The Emperor spent that day in the Abbey, and rose very early the next morning, January 4th, as on that day he was to go to Paris. But before he set off he was carried again into the church, where he asked to see the tombs of the kings, especially of Jean and of Philippe de Valois and his wife, Jeanne de Bourgogne. For he was the son of the gallant King of Bohemia, who died at Crécy; his sister, Bonne, was the first wife of Jean, and he himself had been brought up in the court of Philippe de Valois and Jeanne de Bourgogne. As he remarked, “his youth had been nourished in their hostel and much good they had done to him.”[82] And he called the Abbot and monks and begged them to pray to God for the “bons seigneurs et dames qui gisoient là.” Then, with much state and ceremony, he began his journey to Paris, to visit once more the splendid scenes of those far-off days and the children of those, who had been the friends and companions of his youth. And he said that more than any creature on earth he desired to see the King and Queen and their children, and then let God take him, for he would willingly die.

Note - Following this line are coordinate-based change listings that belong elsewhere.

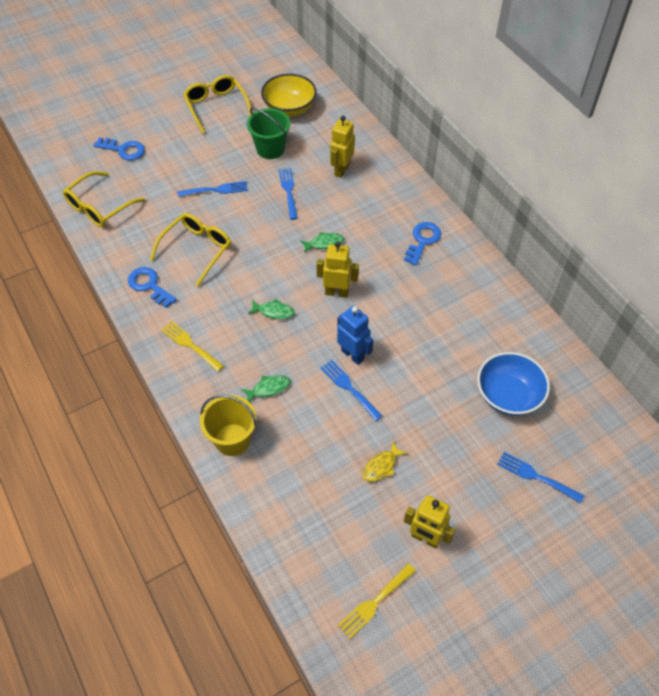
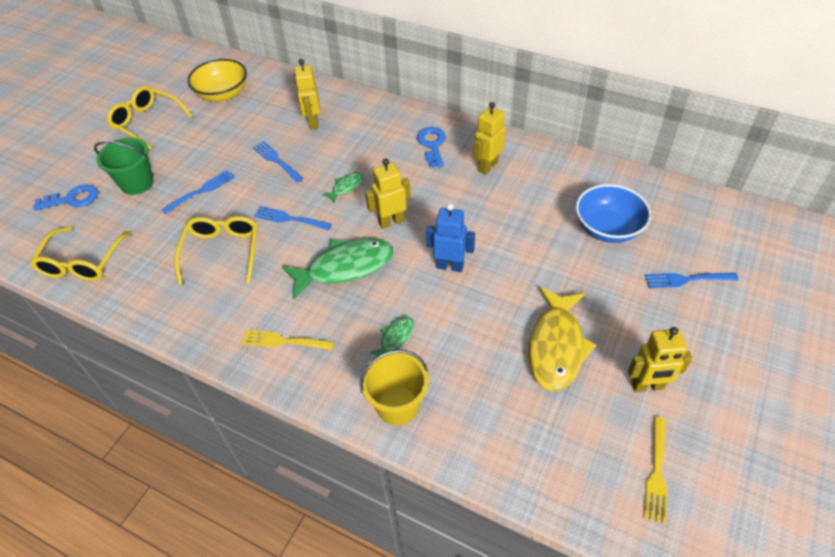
camera: 30 degrees left, 5 degrees down
(149, 285) = (195, 309): blue key -> none
(270, 149) = (230, 134): green bucket -> green bucket (137, 183)
(274, 311) = (345, 267): green fish -> green fish, size x2.14
(349, 388) = (470, 296): blue fork -> blue fork (289, 219)
(381, 466) = (556, 346): yellow fish -> yellow fish, size x2.14
(453, 285) = (487, 166): none -> yellow robot

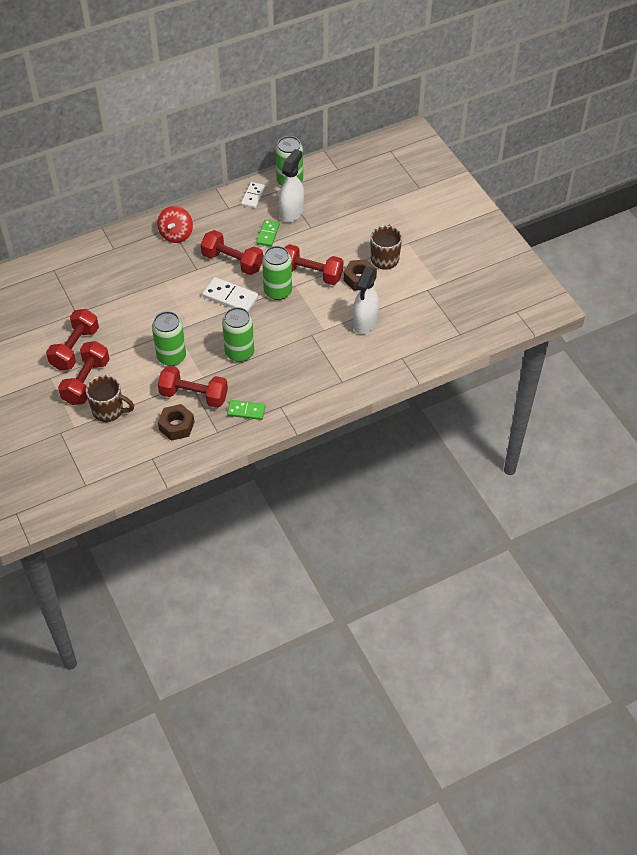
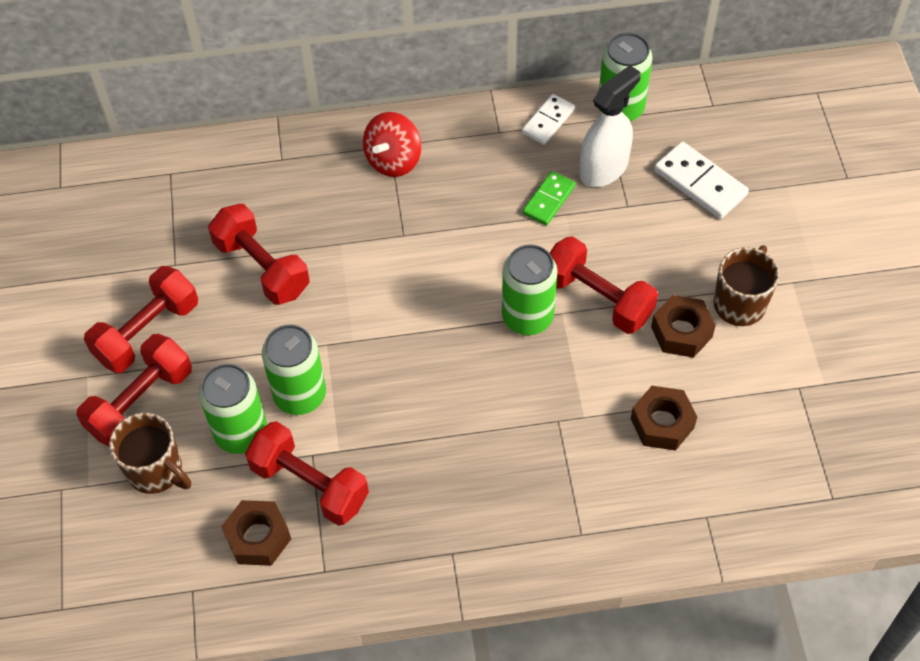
camera: 20 degrees right, 5 degrees up
(230, 297) = (442, 305): white domino -> white domino (700, 183)
(232, 262) = (469, 238): red dumbbell -> red dumbbell (262, 267)
(239, 353) = (419, 421): green can -> green can (241, 433)
(246, 411) = (389, 544): green domino -> none
(365, 322) = (662, 423): white spray bottle -> brown nut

The Emperor got out of his litter and entered Paris mounted on a black horse richly caparisoned with the arms of France, sent him by the King his nephew, who came out to meet him mounted on a tall white charger wearing a scarlet robe, mantle and hat covered with pearls, with a great train of nobles and chevaliers gorgeously dressed attended by their followers wearing their liveries, the officers of the households of the King and the Dauphin in immense numbers dressed according to their grades. The King had sent a proclamation the day before that no one should dare (que nul ne fust tant hardi) to take up the space in the grant rue by coming to the palace with carts or people, and no one should move from the places where they had put themselves to see the King and Emperor pass. None were allowed to come into the town, and many of the inhabitants had to stay outside in the fields, while sergeants-at-arms were posted in the streets, and thirty of them with swords and maces rode before the King’s bodyguard. The King of France, the Emperor and the King of the Romans rode into Paris side by side in this magnificent procession, and it was three o’clock when they arrived at the marble steps of the palace, when the Emperor, who could hardly hold himself up from the gout, was placed in a chair covered with cloth of gold and with much honour and ceremony conducted to the apartment prepared for him.